A mother regrets

Alison switched on the television, and international news came on. An Indian reporter spoke in grave tones as she stood in front of a burnt down building. Wiping her brow, she continued in her thick accent, “It’s been 48 hours since the bomb detonated within the university campus…”

“The bomber, Rahul Tegari, was an orphan who grew up in multiple correction centres…”

Alison shivered—it wasn’t the first time that an unmanned child had gone awry. Flipping through news channels, she wondered about her own. Then a teenage mother, she had cast him in an orphanage.

What would he be now?

Lifesaver

“We’re talking about a life here!” With hands on her hips, Jane stood in the middle of the room, eyes and voice livid. She was addressing the lawmaker, her father, who sat smoking his pipe, cradling the arm of his couch.

“Calm down, Janet,” he spoke in a gruff, unperturbed voice, “Don’t strain yourself.”

“But,” she protested, “I’ve known Marigold all my life. They can’t slaughter her just because she’s growing. It’s unfair. We have to fight them!”

Her gazed at her teary eyes. “Don’t lose hope, yet. We’re in the right. The council may still reprieve your mango tree.”

Wandering soul

wandering

Great start to the week, James mused looking at the bleary-eyed fifth years rummaging their backpacks for paint and brushes. Art was the first class on Mondays.

He walked amongst students, now hunched over with brush strokes waltzing on canvases. Later at his desk, James was skirting through the paintings when he stopped at Jason’s. Jason’s family had fallen apart a few months ago, James knew, when his widower father had left, leaving Jason in his grandmother’s care.

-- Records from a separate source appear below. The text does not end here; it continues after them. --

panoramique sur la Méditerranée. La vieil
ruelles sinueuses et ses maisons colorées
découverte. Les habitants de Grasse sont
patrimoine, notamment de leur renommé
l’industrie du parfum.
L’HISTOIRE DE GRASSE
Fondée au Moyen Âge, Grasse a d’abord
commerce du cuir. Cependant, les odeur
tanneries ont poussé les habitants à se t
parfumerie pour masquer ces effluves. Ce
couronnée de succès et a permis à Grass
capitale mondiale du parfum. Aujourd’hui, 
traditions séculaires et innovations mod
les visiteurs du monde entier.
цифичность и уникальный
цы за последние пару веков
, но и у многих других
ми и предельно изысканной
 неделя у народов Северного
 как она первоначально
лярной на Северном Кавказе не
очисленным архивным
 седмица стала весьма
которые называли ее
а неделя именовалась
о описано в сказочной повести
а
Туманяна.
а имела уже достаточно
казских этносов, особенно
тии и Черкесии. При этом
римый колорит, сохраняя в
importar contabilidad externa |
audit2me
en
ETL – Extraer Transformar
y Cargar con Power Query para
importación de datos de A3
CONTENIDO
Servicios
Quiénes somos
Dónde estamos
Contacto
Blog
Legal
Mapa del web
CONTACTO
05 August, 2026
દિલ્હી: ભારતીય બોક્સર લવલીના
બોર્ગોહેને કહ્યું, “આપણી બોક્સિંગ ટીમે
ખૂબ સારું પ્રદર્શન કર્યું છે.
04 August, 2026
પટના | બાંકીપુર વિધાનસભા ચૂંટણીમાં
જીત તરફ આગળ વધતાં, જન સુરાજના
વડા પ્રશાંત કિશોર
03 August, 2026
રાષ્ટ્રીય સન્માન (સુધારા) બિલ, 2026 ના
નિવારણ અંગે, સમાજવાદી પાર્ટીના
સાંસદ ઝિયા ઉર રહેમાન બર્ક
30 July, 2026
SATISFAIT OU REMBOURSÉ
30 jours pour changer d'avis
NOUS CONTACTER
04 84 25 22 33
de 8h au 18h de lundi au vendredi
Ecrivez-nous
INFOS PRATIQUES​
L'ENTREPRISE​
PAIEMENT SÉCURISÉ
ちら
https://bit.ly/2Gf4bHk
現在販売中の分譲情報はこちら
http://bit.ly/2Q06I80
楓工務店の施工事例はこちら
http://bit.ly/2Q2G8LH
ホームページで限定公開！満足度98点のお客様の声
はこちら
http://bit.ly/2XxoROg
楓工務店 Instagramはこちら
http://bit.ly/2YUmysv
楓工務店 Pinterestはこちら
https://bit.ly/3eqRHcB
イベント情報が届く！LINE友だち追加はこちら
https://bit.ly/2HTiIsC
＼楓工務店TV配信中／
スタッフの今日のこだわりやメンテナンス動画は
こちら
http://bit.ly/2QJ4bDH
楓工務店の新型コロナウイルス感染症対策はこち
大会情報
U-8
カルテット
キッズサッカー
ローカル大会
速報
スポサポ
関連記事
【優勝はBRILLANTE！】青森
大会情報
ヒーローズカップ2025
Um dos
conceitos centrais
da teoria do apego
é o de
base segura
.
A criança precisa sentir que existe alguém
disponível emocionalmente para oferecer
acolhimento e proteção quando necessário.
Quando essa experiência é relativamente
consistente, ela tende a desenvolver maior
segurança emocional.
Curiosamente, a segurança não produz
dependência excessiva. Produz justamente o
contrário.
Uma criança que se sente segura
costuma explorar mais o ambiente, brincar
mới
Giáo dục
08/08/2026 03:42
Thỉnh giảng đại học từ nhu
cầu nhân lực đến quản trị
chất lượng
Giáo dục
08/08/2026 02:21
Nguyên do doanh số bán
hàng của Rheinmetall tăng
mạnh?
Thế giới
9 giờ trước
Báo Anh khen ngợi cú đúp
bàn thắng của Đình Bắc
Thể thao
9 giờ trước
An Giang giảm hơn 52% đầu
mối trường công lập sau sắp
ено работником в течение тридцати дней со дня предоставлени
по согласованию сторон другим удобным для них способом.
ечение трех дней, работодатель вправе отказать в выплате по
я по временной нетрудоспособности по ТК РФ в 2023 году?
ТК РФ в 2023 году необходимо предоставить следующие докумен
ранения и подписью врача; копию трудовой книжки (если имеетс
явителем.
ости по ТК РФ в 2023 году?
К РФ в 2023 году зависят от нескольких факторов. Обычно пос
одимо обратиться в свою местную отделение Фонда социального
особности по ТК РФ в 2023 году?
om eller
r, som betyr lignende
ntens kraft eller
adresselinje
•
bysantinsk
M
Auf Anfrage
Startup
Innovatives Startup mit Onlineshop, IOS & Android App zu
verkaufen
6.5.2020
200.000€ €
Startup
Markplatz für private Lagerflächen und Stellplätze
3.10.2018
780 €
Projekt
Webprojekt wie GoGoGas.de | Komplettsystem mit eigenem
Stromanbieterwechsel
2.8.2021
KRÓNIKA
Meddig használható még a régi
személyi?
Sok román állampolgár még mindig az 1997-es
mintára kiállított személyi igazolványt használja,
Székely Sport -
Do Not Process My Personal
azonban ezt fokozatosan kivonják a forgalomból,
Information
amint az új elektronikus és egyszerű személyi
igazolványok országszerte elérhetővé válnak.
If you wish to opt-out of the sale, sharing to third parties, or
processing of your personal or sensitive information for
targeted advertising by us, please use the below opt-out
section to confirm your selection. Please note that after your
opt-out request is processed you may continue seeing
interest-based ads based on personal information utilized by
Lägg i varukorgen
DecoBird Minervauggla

James stared at Jason’s painting—a boat adrift the sun-kissing ocean— and realised Jason had drawn not a boat but his heart.

Inspiration

“Notorious stab at discrediting our culture…” the editor read aloud. With an impassive look, he cast Darcy’s article on his desk, along with countless papers lined with fine print. He had leafed through them all, but still hadn’t picked his copywriter when he picked up Darcy’s commentary on a teenager’s now-viral YouTube rant.

Darcy gulped. Had she nominalised a verb, perhaps?

Notorious,” he lingered, letting it ring through the otherwise silent room.

‘…mass murderer Sirius Black,’ her mind recalled the day she had learnt the word. But he smiled, “Great work.”

One story had birthed a new generation of storytellers.

National duty

Mina stepped out of their hut to discard leftover gruel. It was Sunday, and she’d prepare fresh gruel for the week. She searched the bushes for edible plants. Her son liked his gruel with boiled vegetables, but ever since the government arrested her husband for treason, they lived off the scraps she made from fishing by the sea shore.

Meanwhile in the palace, a surly man sporting a mahogany moustache looked at the man crouching in front of him. “What, Muttu?”

“Sir, the fishermen are here.”

“Well done!” The governor smiled through his moustache. “You’ll be rewarded for your collaboration.”